◆ WHAT IS EXPECTED
Reproduce every entry exactly as shown.

────────

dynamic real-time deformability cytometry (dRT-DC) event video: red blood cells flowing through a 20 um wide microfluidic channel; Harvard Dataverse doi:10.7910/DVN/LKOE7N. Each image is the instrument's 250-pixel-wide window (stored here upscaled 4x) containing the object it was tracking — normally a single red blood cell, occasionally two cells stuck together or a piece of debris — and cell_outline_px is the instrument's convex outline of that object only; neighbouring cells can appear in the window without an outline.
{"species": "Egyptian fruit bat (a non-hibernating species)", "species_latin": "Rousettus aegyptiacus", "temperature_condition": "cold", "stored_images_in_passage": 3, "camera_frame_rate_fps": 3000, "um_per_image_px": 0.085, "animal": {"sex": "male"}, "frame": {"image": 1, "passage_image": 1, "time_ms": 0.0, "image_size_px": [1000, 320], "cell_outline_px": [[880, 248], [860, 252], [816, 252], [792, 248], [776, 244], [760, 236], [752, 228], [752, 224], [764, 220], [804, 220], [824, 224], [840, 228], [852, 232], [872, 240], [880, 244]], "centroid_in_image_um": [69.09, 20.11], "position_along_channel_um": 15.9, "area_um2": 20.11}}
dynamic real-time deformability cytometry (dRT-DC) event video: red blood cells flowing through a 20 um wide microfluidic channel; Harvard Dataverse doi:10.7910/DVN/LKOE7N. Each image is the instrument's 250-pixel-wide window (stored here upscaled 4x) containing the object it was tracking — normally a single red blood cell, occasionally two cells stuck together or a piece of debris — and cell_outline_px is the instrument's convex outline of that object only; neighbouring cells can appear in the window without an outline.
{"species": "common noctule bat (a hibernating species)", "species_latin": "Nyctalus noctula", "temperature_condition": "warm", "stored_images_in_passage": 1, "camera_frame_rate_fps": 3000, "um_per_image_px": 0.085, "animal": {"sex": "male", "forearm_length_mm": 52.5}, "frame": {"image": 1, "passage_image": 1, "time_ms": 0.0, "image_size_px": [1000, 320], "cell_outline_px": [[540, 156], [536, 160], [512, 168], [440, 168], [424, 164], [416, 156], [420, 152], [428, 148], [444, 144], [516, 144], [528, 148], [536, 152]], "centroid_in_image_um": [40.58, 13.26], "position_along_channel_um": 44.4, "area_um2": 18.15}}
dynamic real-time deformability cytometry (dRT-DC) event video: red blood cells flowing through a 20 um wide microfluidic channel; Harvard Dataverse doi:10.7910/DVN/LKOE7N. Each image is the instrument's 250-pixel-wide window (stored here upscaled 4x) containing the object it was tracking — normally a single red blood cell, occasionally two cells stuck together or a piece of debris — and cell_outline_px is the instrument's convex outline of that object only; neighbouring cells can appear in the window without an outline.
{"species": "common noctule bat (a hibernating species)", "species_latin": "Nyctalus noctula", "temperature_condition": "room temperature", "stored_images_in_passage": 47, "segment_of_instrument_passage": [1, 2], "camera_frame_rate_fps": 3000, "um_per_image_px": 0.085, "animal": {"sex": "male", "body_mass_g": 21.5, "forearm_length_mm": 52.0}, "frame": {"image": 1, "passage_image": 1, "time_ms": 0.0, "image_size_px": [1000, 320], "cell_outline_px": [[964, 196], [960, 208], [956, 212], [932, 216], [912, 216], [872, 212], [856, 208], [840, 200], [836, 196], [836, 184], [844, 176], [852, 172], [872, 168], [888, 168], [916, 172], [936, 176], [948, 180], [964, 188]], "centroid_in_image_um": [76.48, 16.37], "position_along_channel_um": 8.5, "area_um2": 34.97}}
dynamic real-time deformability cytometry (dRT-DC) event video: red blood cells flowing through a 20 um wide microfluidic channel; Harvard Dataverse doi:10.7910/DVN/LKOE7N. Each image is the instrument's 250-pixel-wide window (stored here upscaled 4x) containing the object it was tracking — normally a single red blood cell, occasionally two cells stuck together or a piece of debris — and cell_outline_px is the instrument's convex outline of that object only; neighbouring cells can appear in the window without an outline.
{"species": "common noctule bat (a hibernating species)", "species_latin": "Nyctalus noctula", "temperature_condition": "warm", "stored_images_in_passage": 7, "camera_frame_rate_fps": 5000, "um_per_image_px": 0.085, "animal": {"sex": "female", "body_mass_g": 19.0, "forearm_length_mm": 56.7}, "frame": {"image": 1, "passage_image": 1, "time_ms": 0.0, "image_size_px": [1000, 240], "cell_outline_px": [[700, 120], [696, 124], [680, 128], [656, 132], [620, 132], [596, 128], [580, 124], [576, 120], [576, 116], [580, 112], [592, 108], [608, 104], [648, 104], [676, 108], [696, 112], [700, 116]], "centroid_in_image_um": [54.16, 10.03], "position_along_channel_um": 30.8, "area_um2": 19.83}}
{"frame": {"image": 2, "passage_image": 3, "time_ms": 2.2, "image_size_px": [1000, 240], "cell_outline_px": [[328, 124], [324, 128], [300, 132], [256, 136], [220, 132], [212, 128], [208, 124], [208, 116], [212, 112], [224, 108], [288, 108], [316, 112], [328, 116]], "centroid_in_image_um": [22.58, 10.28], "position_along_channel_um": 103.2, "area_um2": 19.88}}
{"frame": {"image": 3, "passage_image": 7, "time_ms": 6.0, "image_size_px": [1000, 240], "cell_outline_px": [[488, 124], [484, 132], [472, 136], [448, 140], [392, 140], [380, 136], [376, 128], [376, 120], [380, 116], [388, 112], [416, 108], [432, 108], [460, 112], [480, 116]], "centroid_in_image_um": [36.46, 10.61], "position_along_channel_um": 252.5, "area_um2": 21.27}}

────────

◆ ANSWER TO THIS EXERCISE
dynamic real-time deformability cytometry (dRT-DC) event video: red blood cells flowing through a 20 um wide microfluidic channel; Harvard Dataverse doi:10.7910/DVN/LKOE7N. Each image is the instrument's 250-pixel-wide window (stored here upscaled 4x) containing the object it was tracking — normally a single red blood cell, occasionally two cells stuck together or a piece of debris — and cell_outline_px is the instrument's convex outline of that object only; neighbouring cells can appear in the window without an outline.
{"species": "Egyptian fruit bat (a non-hibernating species)", "species_latin": "Rousettus aegyptiacus", "temperature_condition": "cold", "stored_images_in_passage": 3, "camera_frame_rate_fps": 3000, "um_per_image_px": 0.085, "animal": {"sex": "male"}, "frame": {"image": 1, "passage_image": 1, "time_ms": 0.0, "image_size_px": [1000, 320], "cell_outline_px": [[880, 248], [860, 252], [816, 252], [792, 248], [776, 244], [760, 236], [752, 228], [752, 224], [764, 220], [804, 220], [824, 224], [840, 228], [852, 232], [872, 240], [880, 244]], "centroid_in_image_um": [69.09, 20.11], "position_along_channel_um": 15.9, "area_um2": 20.11}}
dynamic real-time deformability cytometry (dRT-DC) event video: red blood cells flowing through a 20 um wide microfluidic channel; Harvard Dataverse doi:10.7910/DVN/LKOE7N. Each image is the instrument's 250-pixel-wide window (stored here upscaled 4x) containing the object it was tracking — normally a single red blood cell, occasionally two cells stuck together or a piece of debris — and cell_outline_px is the instrument's convex outline of that object only; neighbouring cells can appear in the window without an outline.
{"species": "common noctule bat (a hibernating species)", "species_latin": "Nyctalus noctula", "temperature_condition": "warm", "stored_images_in_passage": 1, "camera_frame_rate_fps": 3000, "um_per_image_px": 0.085, "animal": {"sex": "male", "forearm_length_mm": 52.5}, "frame": {"image": 1, "passage_image": 1, "time_ms": 0.0, "image_size_px": [1000, 320], "cell_outline_px": [[540, 156], [536, 160], [512, 168], [440, 168], [424, 164], [416, 156], [420, 152], [428, 148], [444, 144], [516, 144], [528, 148], [536, 152]], "centroid_in_image_um": [40.58, 13.26], "position_along_channel_um": 44.4, "area_um2": 18.15}}
dynamic real-time deformability cytometry (dRT-DC) event video: red blood cells flowing through a 20 um wide microfluidic channel; Harvard Dataverse doi:10.7910/DVN/LKOE7N. Each image is the instrument's 250-pixel-wide window (stored here upscaled 4x) containing the object it was tracking — normally a single red blood cell, occasionally two cells stuck together or a piece of debris — and cell_outline_px is the instrument's convex outline of that object only; neighbouring cells can appear in the window without an outline.
{"species": "common noctule bat (a hibernating species)", "species_latin": "Nyctalus noctula", "temperature_condition": "room temperature", "stored_images_in_passage": 47, "segment_of_instrument_passage": [1, 2], "camera_frame_rate_fps": 3000, "um_per_image_px": 0.085, "animal": {"sex": "male", "body_mass_g": 21.5, "forearm_length_mm": 52.0}, "frame": {"image": 1, "passage_image": 1, "time_ms": 0.0, "image_size_px": [1000, 320], "cell_outline_px": [[964, 196], [960, 208], [956, 212], [932, 216], [912, 216], [872, 212], [856, 208], [840, 200], [836, 196], [836, 184], [844, 176], [852, 172], [872, 168], [888, 168], [916, 172], [936, 176], [948, 180], [964, 188]], "centroid_in_image_um": [76.48, 16.37], "position_along_channel_um": 8.5, "area_um2": 34.97}}
dynamic real-time deformability cytometry (dRT-DC) event video: red blood cells flowing through a 20 um wide microfluidic channel; Harvard Dataverse doi:10.7910/DVN/LKOE7N. Each image is the instrument's 250-pixel-wide window (stored here upscaled 4x) containing the object it was tracking — normally a single red blood cell, occasionally two cells stuck together or a piece of debris — and cell_outline_px is the instrument's convex outline of that object only; neighbouring cells can appear in the window without an outline.
{"species": "common noctule bat (a hibernating species)", "species_latin": "Nyctalus noctula", "temperature_condition": "warm", "stored_images_in_passage": 7, "camera_frame_rate_fps": 5000, "um_per_image_px": 0.085, "animal": {"sex": "female", "body_mass_g": 19.0, "forearm_length_mm": 56.7}, "frame": {"image": 1, "passage_image": 1, "time_ms": 0.0, "image_size_px": [1000, 240], "cell_outline_px": [[700, 120], [696, 124], [680, 128], [656, 132], [620, 132], [596, 128], [580, 124], [576, 120], [576, 116], [580, 112], [592, 108], [608, 104], [648, 104], [676, 108], [696, 112], [700, 116]], "centroid_in_image_um": [54.16, 10.03], "position_along_channel_um": 30.8, "area_um2": 19.83}}
{"frame": {"image": 2, "passage_image": 3, "time_ms": 2.2, "image_size_px": [1000, 240], "cell_outline_px": [[328, 124], [324, 128], [300, 132], [256, 136], [220, 132], [212, 128], [208, 124], [208, 116], [212, 112], [224, 108], [288, 108], [316, 112], [328, 116]], "centroid_in_image_um": [22.58, 10.28], "position_along_channel_um": 103.2, "area_um2": 19.88}}
{"frame": {"image": 3, "passage_image": 7, "time_ms": 6.0, "image_size_px": [1000, 240], "cell_outline_px": [[488, 124], [484, 132], [472, 136], [448, 140], [392, 140], [380, 136], [376, 128], [376, 120], [380, 116], [388, 112], [416, 108], [432, 108], [460, 112], [480, 116]], "centroid_in_image_um": [36.46, 10.61], "position_along_channel_um": 252.5, "area_um2": 21.27}}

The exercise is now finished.